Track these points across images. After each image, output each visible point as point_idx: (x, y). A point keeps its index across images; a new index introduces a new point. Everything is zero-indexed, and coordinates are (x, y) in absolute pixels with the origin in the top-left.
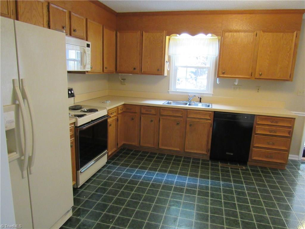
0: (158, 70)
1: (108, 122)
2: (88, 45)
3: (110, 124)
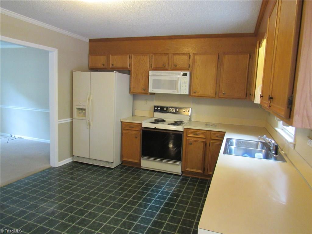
1: (187, 140)
2: (185, 75)
3: (189, 142)
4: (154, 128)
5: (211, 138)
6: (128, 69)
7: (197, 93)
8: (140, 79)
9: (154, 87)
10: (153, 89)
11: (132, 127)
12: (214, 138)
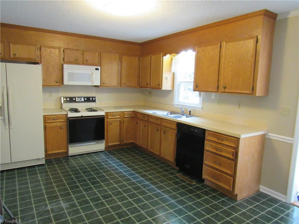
0: (159, 85)
1: (107, 121)
2: (97, 69)
3: (110, 123)
4: (81, 116)
5: (124, 116)
6: (37, 61)
7: (105, 84)
8: (51, 72)
9: (69, 80)
10: (69, 82)
11: (57, 119)
12: (126, 116)
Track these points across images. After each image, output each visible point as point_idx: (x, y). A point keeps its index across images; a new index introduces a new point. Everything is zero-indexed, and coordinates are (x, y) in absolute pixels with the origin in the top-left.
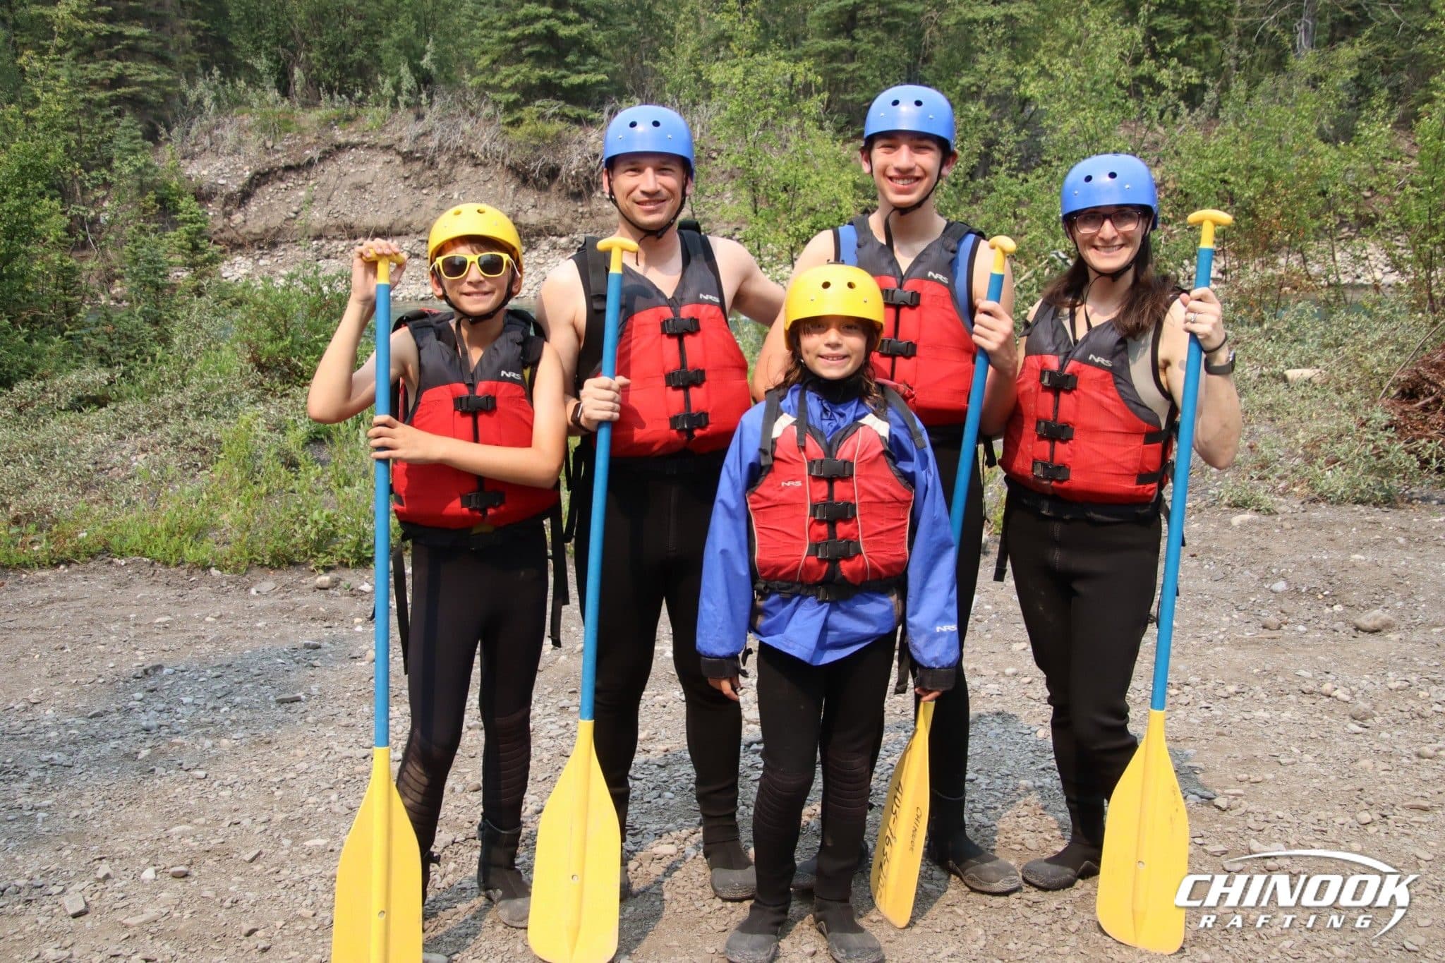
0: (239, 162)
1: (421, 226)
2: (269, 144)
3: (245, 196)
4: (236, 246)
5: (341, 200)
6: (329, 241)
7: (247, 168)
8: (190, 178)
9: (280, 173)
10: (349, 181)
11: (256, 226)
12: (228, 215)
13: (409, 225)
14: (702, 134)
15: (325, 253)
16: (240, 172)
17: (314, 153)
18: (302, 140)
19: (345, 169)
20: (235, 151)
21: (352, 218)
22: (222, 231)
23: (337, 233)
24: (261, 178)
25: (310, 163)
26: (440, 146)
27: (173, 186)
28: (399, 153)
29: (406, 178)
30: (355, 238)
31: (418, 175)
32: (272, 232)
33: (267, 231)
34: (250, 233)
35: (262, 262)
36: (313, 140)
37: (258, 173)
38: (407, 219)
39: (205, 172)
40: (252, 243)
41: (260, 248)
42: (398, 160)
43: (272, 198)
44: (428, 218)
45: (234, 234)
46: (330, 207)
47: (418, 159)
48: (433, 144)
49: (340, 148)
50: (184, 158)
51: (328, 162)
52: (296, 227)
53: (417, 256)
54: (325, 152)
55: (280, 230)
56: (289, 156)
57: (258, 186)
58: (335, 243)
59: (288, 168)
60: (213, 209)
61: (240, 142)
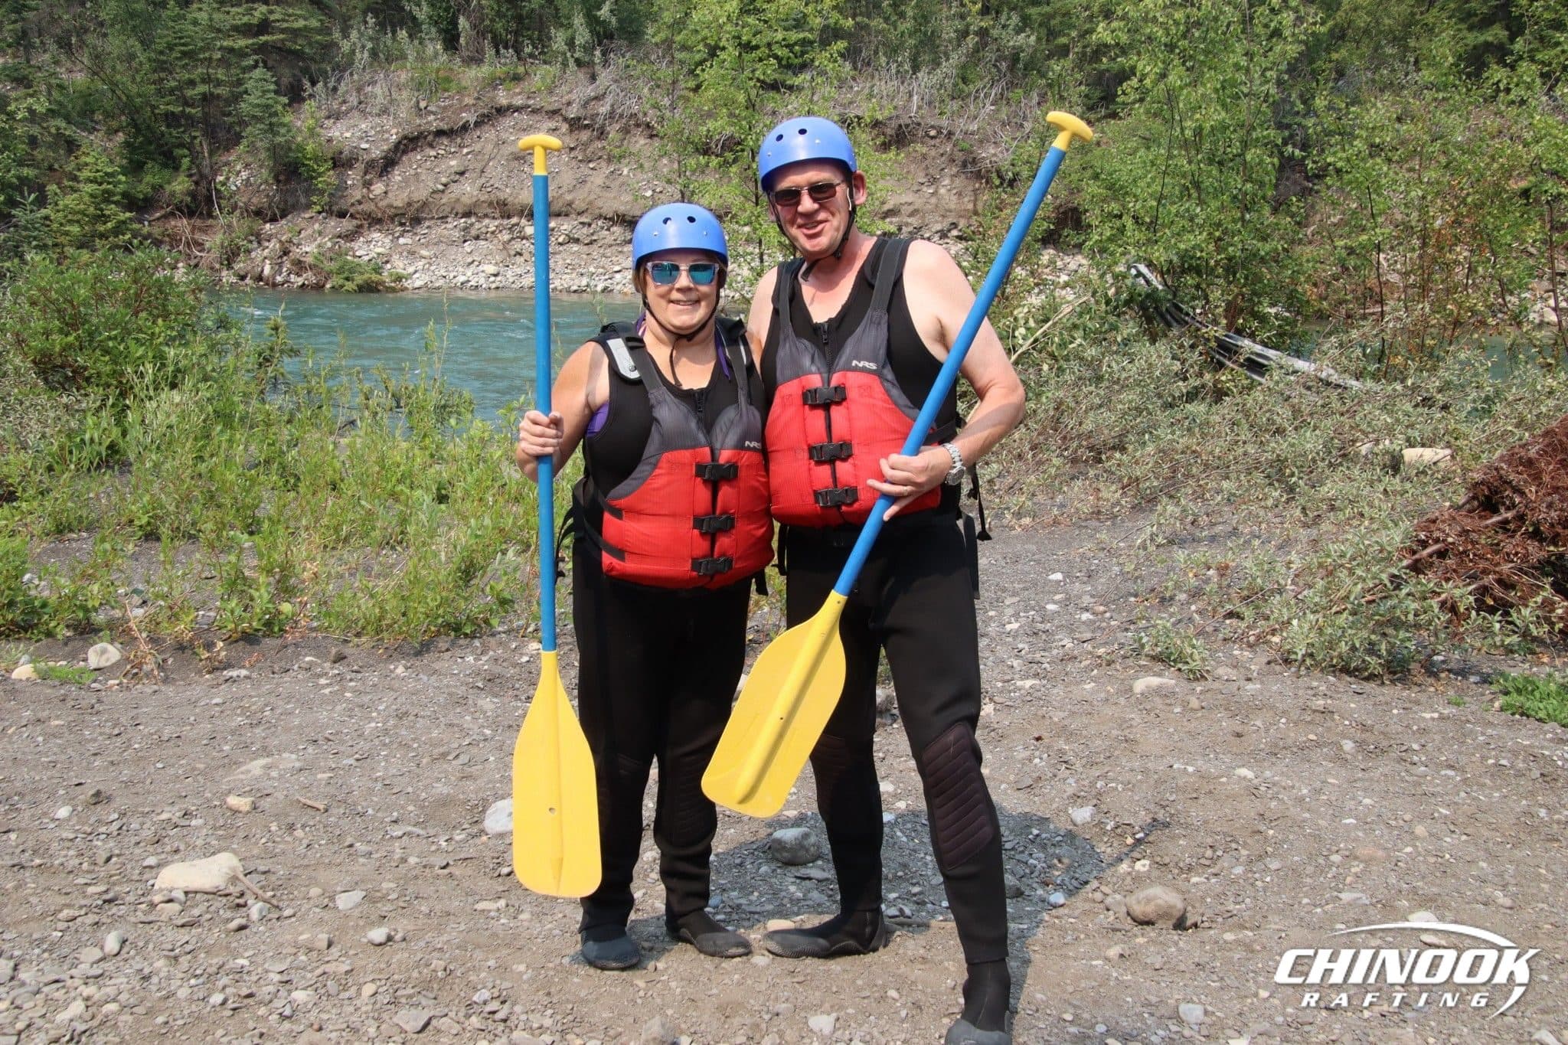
0: (387, 122)
1: (583, 206)
2: (423, 104)
3: (389, 163)
4: (375, 221)
5: (496, 172)
6: (480, 219)
7: (394, 131)
8: (330, 141)
9: (430, 138)
10: (507, 150)
11: (398, 199)
12: (367, 184)
13: (570, 204)
14: (919, 108)
15: (474, 232)
16: (386, 136)
17: (469, 117)
18: (460, 101)
19: (504, 136)
20: (384, 111)
21: (506, 194)
22: (360, 202)
23: (489, 211)
24: (409, 143)
25: (465, 128)
26: (612, 113)
27: (309, 148)
28: (565, 119)
29: (572, 149)
30: (509, 217)
31: (586, 145)
32: (416, 206)
33: (409, 204)
34: (390, 206)
35: (402, 241)
36: (472, 102)
37: (405, 137)
38: (569, 197)
39: (348, 135)
40: (392, 218)
41: (402, 224)
42: (565, 127)
43: (420, 166)
44: (592, 197)
45: (373, 207)
46: (483, 180)
47: (587, 127)
48: (604, 109)
49: (501, 111)
50: (328, 117)
51: (486, 128)
52: (444, 201)
53: (577, 241)
54: (483, 115)
55: (425, 204)
56: (442, 120)
57: (405, 152)
58: (486, 221)
59: (440, 133)
60: (353, 177)
61: (392, 102)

+ + + +

◆ YOUR INSTRUCTIONS
Could you return every line of the records above verbatim, leaving out the picture lines?

◆ WRITTEN RESPONSE
Track these points across images. After each image, output each visible point as point_idx: (x, y). A point keeps its index across images; a new index introduces a new point. Everything is zero-indexed, and coordinates are (x, y) in absolute pixels with the origin in the top-left.
0: (158, 70)
1: (108, 122)
2: (88, 45)
3: (110, 124)
1: (187, 140)
2: (185, 75)
3: (189, 142)
4: (154, 128)
5: (211, 138)
6: (128, 69)
7: (197, 93)
8: (140, 79)
9: (154, 87)
10: (153, 89)
11: (132, 127)
12: (214, 138)
0: (159, 85)
1: (107, 121)
2: (97, 69)
3: (110, 123)
4: (81, 116)
5: (124, 116)
6: (37, 61)
7: (105, 84)
8: (51, 72)
9: (69, 80)
10: (69, 82)
11: (57, 119)
12: (126, 116)
Track these points across images. After each image, output each visible point as point_idx: (x, y). A point keeps its index across images; a new index introduces a new point. Everything is zero-indexed, and coordinates are (x, y) in absolute pixels with the origin in the top-left.
0: (239, 162)
1: (421, 226)
2: (269, 144)
3: (245, 196)
4: (236, 246)
5: (341, 200)
6: (329, 241)
7: (247, 168)
8: (190, 178)
9: (280, 173)
10: (349, 181)
11: (256, 226)
12: (228, 215)
13: (409, 225)
14: (702, 134)
15: (325, 253)
16: (240, 172)
17: (314, 153)
18: (302, 140)
19: (345, 169)
20: (235, 151)
21: (352, 218)
22: (222, 231)
23: (337, 233)
24: (261, 178)
25: (310, 163)
26: (440, 146)
27: (173, 186)
28: (399, 153)
29: (406, 178)
30: (355, 238)
31: (418, 175)
32: (272, 232)
33: (267, 231)
34: (250, 233)
35: (262, 262)
36: (313, 140)
37: (258, 173)
38: (407, 219)
39: (205, 172)
40: (252, 243)
41: (260, 248)
42: (398, 160)
43: (272, 198)
44: (428, 218)
45: (234, 234)
46: (330, 207)
47: (418, 159)
48: (433, 144)
49: (340, 148)
50: (184, 158)
51: (328, 162)
52: (296, 227)
53: (417, 256)
54: (325, 152)
55: (280, 230)
56: (289, 156)
57: (258, 186)
58: (335, 243)
59: (288, 168)
60: (213, 209)
61: (240, 142)
0: (387, 122)
1: (583, 206)
2: (423, 104)
3: (389, 163)
4: (375, 221)
5: (496, 172)
6: (480, 219)
7: (394, 131)
8: (330, 141)
9: (430, 138)
10: (507, 150)
11: (398, 199)
12: (367, 184)
13: (570, 204)
14: (919, 108)
15: (474, 232)
16: (386, 136)
17: (469, 117)
18: (460, 101)
19: (504, 136)
20: (384, 111)
21: (506, 194)
22: (360, 202)
23: (489, 211)
24: (409, 143)
25: (465, 128)
26: (612, 113)
27: (309, 148)
28: (565, 119)
29: (572, 149)
30: (509, 217)
31: (586, 145)
32: (416, 206)
33: (409, 204)
34: (390, 206)
35: (402, 241)
36: (472, 102)
37: (405, 137)
38: (569, 197)
39: (348, 135)
40: (392, 218)
41: (402, 224)
42: (565, 127)
43: (420, 166)
44: (592, 197)
45: (373, 207)
46: (483, 180)
47: (587, 127)
48: (604, 109)
49: (501, 111)
50: (328, 117)
51: (486, 128)
52: (444, 201)
53: (577, 241)
54: (483, 115)
55: (425, 204)
56: (442, 120)
57: (405, 152)
58: (486, 221)
59: (440, 133)
60: (353, 177)
61: (392, 102)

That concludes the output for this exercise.